Again the ubiquitous posters of Assads senior and junior beam down from the walls. In one such shelter the vigorous and enthusiastic volunteers actually sport anoraks fashioned out of the flag of Assad’s Syria. It seems a curious move since many of the displaced people are displaced by government shelling of their suburbs.
Men at war
In these shelters you will see a lot of girls in their early teens even already covered with the hijab. You will see their mothers. Perhaps their grandparents. But you will see very few of their elder brothers and fathers. They remain out in the suburbs, quite possibly fighting.
One of the many bitter ironies of this civil war is the fact that the government quite often ends up feeding and housing the women and children of some families, while the fathers stay back to fight that same government.
How far this goes and in what numbers is quite impossible to determine and it is equally true that many, many families displaced by the fighting would not come near any shelter run by the government for fear of reprisals and other unwanted visits from the highly visible ‘secret’ police who infest the Syrian state.

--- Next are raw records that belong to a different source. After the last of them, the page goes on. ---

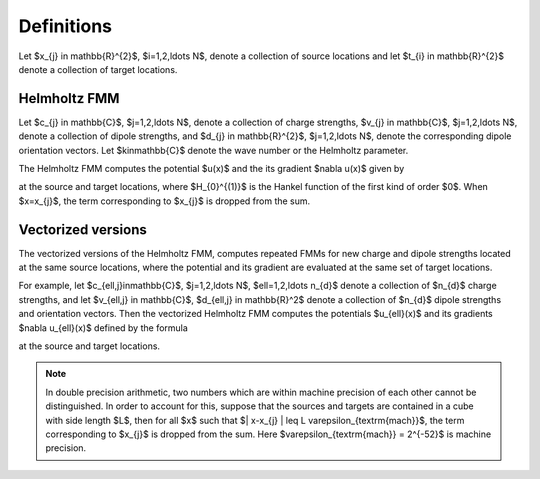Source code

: Definitions 
===========
Let $x_{j} \in \mathbb{R}^{2}$, $i=1,2,\ldots N$, denote a collection
of source locations and let $t_{i} \in \mathbb{R}^{2}$ denote a collection
of target locations. 


Helmholtz FMM
*************
Let $c_{j} \in \mathbb{C}$, 
$j=1,2,\ldots N$, 
denote a collection of charge strengths, $v_{j} \in \mathbb{C}$,
$j=1,2,\ldots N$, 
denote a collection of dipole strengths, and $d_{j} \in \mathbb{R}^{2}$,
$j=1,2,\ldots N$, denote the corresponding dipole orientation vectors.
Let $k\in\mathbb{C}$ denote the wave number or the Helmholtz 
parameter. 

The Helmholtz FMM computes 
the potential $u(x)$ and the its gradient $\nabla u(x)$
given by

.. math::
   :label: helm_nbody

    u(x) = \sum_{j=1}^{N} c_{j} H_{0}^{(1)}(k\|x-x_{j}\|) - v_{j} d_{j}\cdot \nabla H_{0}^{(1)}(k\|x-x_{j}\|)  \, , 

at the source and target locations, where $H_{0}^{(1)}$ is the Hankel function
of the first kind of order $0$. When $x=x_{j}$, the term
corresponding to $x_{j}$ is dropped from the sum.

Vectorized versions   
*******************
The vectorized versions of the Helmholtz FMM, 
computes repeated FMMs for new charge and dipole strengths
located at the same source locations, where the potential and its
gradient are evaluated at the same set of target locations.

For example, let $c_{\ell,j}\in\mathbb{C}$, 
$j=1,2,\ldots N$, $\ell=1,2,\ldots n_{d}$
denote a collection of $n_{d}$ charge strengths, and
let $v_{\ell,j} \in \mathbb{C}$, $d_{\ell,j} \in \mathbb{R}^2$ 
denote a collection of $n_{d}$ dipole strengths and orientation vectors. 
Then the vectorized Helmholtz FMM computes the potentials $u_{\ell}(x)$ 
and its gradients $\nabla u_{\ell}(x)$ defined by the formula

.. math::
    :label: helm_nbody_vec

    u_{\ell}(x) = \sum_{j=1}^{N} c_{\ell,j} H_{0}^{(1)}(k\|x-x_{j}\|) - v_{\ell,j} d_{j}\cdot \nabla H_{0}^{(1)}(k\|x-x_{j}\|)  \, , 

at the source and target locations. 

.. note::

   In double precision arithmetic, two numbers which are
   within machine precision of each other cannot be
   distinguished. In order to account for this, suppose that the sources
   and targets are contained in a cube with side length $L$, then
   for all $x$ such that $\| x-x_{j} \| \leq L \varepsilon_{\textrm{mach}}$,
   the term corresponding to $x_{j}$ is dropped from the sum.
   Here $\varepsilon_{\textrm{mach}} = 2^{-52}$ is machine precision.

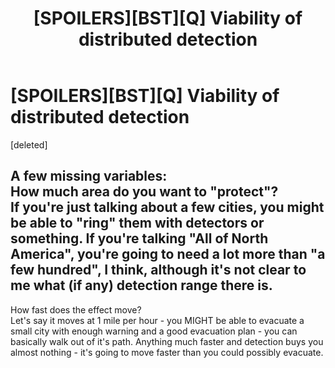 #+TITLE: [SPOILERS][BST][Q] Viability of distributed detection

* [SPOILERS][BST][Q] Viability of distributed detection
:PROPERTIES:
:Score: 1
:DateUnix: 1430711761.0
:DateShort: 2015-May-04
:END:
[deleted]


** A few missing variables:\\
How much area do you want to "protect"?\\
If you're just talking about a few cities, you might be able to "ring" them with detectors or something. If you're talking "All of North America", you're going to need a lot more than "a few hundred", I think, although it's not clear to me what (if any) detection range there is.

How fast does the effect move?\\
Let's say it moves at 1 mile per hour - you MIGHT be able to evacuate a small city with enough warning and a good evacuation plan - you can basically walk out of it's path. Anything much faster and detection buys you almost nothing - it's going to move faster than you could possibly evacuate.
:PROPERTIES:
:Author: SaintPeter74
:Score: 1
:DateUnix: 1430712188.0
:DateShort: 2015-May-04
:END:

Equally, there are many profoundly grateful for government shelters with tale after tale of rebels forcing them from their houses to use the buildings for fighting.
A vision of tolerance?
But, this being Damascus – surely one of the world’s more schizoid capitals just now – you can completely escape all this in the enclosed never-never land bubble of the lovely old city restaurants. Walk through the famous old souks and narrow streets and marvel at that typically Syrian sight; church and mosque next door and almost touching each other.
Inside the wonderful restaurants immaculate squads of waiters tend to your every whim. You will find nuns and Imams here. Secret police relaxing in the same places as academics and politicians. You will see beautiful Syrian women demure in hijabs talking animatedly to their equally stunning friends with hair flowing free, straightened and coloured to within an inch of their lives.
A vision of tolerance, ancient in the making, it feels increasingly beleaguered in a sea of sectarian warfare out there beyond the old walled city.